The backdrop for the entire play, painted by holographic artist Sam Moree, which is a 10' 6" x 7' canvas, currently hangs across the back wall of my home office.

The mole king character is an independent force. He is a little mole, the recipient of people's calls to the dead.

This is a relatively upbeat and encouraging new musical combined with Ballistic by Ed Malin and Aphrodite by Maria Micheles in "Oh Happy Three," a production of Manhattan Theatre Source for their summer series, Straight from the Source! Directed by Sarah Marck, it ran for eight solid performances.

More fringe update: A stage adaptation of the Ingmar Bergman film Cries and Whispers?

Sharon Fogarty's contribution to the Straight from the Source summer series is "Portrait of the Artist as a Dumb Blonde, a musical in one stupid act." It ran for five performances and received a review last Tuesday from the New York Times, and it was not even a favorable one. Why did they bother saying they didn't enjoy it, especially during the Fringe Fest when they could have used the space to draw attention to something they DID like?

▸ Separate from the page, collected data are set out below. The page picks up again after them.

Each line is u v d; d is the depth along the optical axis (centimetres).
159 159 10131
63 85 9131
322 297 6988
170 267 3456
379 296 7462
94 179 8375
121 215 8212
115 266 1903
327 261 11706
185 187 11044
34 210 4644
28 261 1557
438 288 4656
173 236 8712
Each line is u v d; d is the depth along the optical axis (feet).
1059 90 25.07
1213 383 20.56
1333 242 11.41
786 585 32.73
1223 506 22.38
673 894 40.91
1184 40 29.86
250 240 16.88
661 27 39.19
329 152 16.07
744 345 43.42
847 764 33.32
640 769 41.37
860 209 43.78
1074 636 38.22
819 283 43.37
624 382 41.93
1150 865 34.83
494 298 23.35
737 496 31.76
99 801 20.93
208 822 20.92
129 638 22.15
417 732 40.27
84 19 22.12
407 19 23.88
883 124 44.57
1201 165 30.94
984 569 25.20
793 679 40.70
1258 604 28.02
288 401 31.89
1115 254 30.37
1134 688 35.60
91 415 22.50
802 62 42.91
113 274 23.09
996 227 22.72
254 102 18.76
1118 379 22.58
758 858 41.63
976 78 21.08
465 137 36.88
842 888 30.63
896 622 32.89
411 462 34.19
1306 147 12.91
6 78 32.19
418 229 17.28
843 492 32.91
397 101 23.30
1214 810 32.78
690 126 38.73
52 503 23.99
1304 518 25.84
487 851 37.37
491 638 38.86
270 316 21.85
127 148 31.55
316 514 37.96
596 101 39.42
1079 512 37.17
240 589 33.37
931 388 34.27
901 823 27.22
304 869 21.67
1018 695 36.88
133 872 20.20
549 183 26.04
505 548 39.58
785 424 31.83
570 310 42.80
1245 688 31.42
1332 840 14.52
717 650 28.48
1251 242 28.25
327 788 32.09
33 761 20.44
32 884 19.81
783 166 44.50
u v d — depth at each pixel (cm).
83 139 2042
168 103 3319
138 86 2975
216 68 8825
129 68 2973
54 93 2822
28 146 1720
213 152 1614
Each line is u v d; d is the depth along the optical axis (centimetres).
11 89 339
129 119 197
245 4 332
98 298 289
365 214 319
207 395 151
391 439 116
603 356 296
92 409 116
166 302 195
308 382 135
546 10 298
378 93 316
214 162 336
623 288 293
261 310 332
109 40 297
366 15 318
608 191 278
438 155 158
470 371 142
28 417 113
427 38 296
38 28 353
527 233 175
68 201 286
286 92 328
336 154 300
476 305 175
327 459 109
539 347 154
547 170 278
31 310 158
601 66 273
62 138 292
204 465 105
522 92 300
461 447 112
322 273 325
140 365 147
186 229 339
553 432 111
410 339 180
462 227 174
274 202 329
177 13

Blinded by Blondeness...After seeing Sharon's show I saw Nelly McKay's show at Joe's Pub. She was at the piano with her piles of music, making that instrument sound great, playing as well as any piano player around. Her casual pure ennunciation and the pitches of her voice were both abrasive and joyous.

I also saw Walmartopia which has mighty fine material. (My typically clueless remark about never having been to the Paris Hilton applies here.)

I read some of Marc Eliot's 1993 Disney bio. (I didn't realize until Mr. Eliot's website alerted me of a controversy that his publisher added a Max Shreck shadow to the book jacket's cover photo of Mr. Disney.) Am I mistaken or does Mr. Eliot ultimately admire Walt Disney's maverick tendencies? In case we're concerned our children are missing out on voyeuristic yearning, there's something out now called High School Musical, which probably uses the same musical theatre gestures found in Walmartopia... Help! I'm just trying to add to what's out there.

Oh, in keeping with my attempt to post useful observations, there was a big building block, it was a former Deutsche Bank building, made entirely of asbestos, opening the boulevard of Hamburg's Reepabahn. I remember walking by it on my way to the Dom back during the early nineties. It couldn't be torn down because of its materials so it just blackened the skyline. I wonder if it's still there.

Monday, August 20, 2007

The Fringe Fest play, Dirt, was misleading. Is the production an Austrian import? Transferring an illegally immigrated Basra roses peddler from 1992 Hamburg where white faces break glass upon him, to New York City where he yells over the sound of the subway trains, did not resonate fairly... hopefully Hamburg's population is not that hostile either. I kept thinking of Mahfouz's The Theif and the Dogs, and also of Lawrence Durrell's culture shock in his Alexandria series. I hope, anyway, that Dirt or Dreck, by Robert Schneider, did not accurately portray the personality of this City.

This is the second European import I've seen in this festival. The other, Baaah, was also something of a repackage. It is The Suede Coat, by Stanislav Stratiev (1974). Felipe Bonilla, who originated the role of Gormin Dials in TentagatneT at La Mama was the lead.

One more, dare I call it, repackaging... Dan Fogler's Elephant in the Room... based on Rhinocerous by Eugene Ionesco.